Uncertainty Reduction in Customer Conversion Prediction

Overview

Predicting whether a customer will convert on an e-commerce platform sounds straightforward until 70% of your geographic segments have zero conversions. Standard logistic regression breaks entirely in this scenario, producing infinite coefficients and unstable estimates. This project tackles that problem head-on using a Hierarchical Bayesian approach with partial pooling.

Built with PyMC, this was my final project for STP 505.

The Problem: Perfect Separation

The dataset contained ~100,000 customer interactions with a binary conversion target (1.6% global conversion rate). When we split conversion rates by geography, a stark pattern emerged:

Active cities (Lahore, Islamabad, Karachi) healthy conversion rates between 4.8% and 5.5%
Dead cities (Faisalabad, Gujranwala, Multan, Peshawar, Quetta, Rawalpindi, Sialkot) zero conversions across tens of thousands of observations

For Maximum Likelihood Estimation, zero conversions mean the log-odds approach −∞. The MLE algorithm tries to drive coefficients toward negative infinity, resulting in completely unstable, unusable estimates for exactly the cities a business most needs to understand.
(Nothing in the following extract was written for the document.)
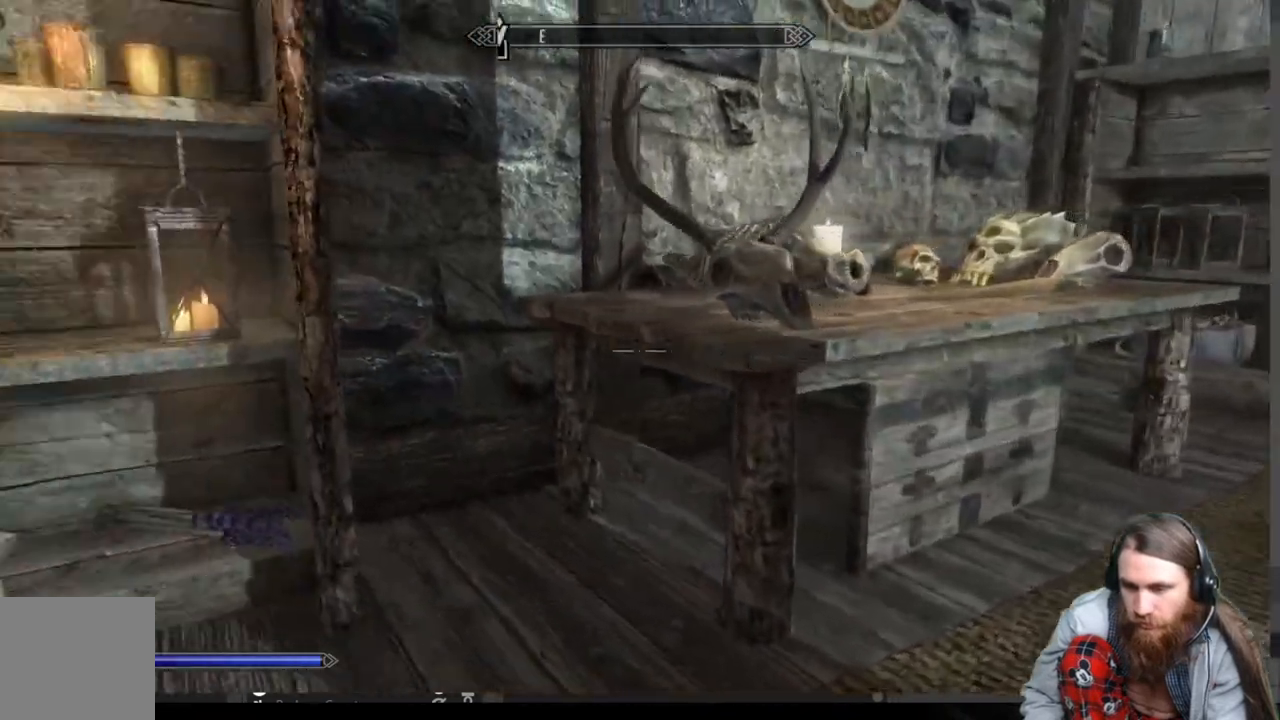
{"buttons": [], "left_stick": "up-left", "right_stick": "center", "events": [[150, "right_stick", "center"], [250, "left_stick", "up"], [450, "left_stick", "up-left"]]}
The Solution: Hierarchical Bayesian Modeling

We implemented four models in PyMC, each progressively adding hierarchical structure:

Model 1 — Flat Logistic Regression (Baseline) A standard logistic regression ignoring all group effects. Confirmed the failure case: unable to produce valid estimates for zero-conversion cities.

Model 2 — Hierarchical by Location Introduced a random intercept per city, drawn from a shared hyper-prior. This is the key insight instead of treating each city independently, the model borrows strength from the global average:

α location ~ Normal(μα, σα)
logit(p) = αlocation[i] + Σ βk * Xk

The hyper-prior pulls zero-conversion city estimates toward the global mean (shrinkage), producing valid, finite probability estimates.

Model 3 — Hierarchical by Lead Source Same structure, but grouped by marketing channel (Email, Organic, Referral, Social Media) instead of location.

Model 4 — Crossed Hierarchical Combined both location and lead source random effects simultaneously.

Results

Model comparison via LOO (Leave-One-Out Cross-Validation) and Bayesian stacking gave a clear winner:

Model 2 (Hierarchical Location) is the best model.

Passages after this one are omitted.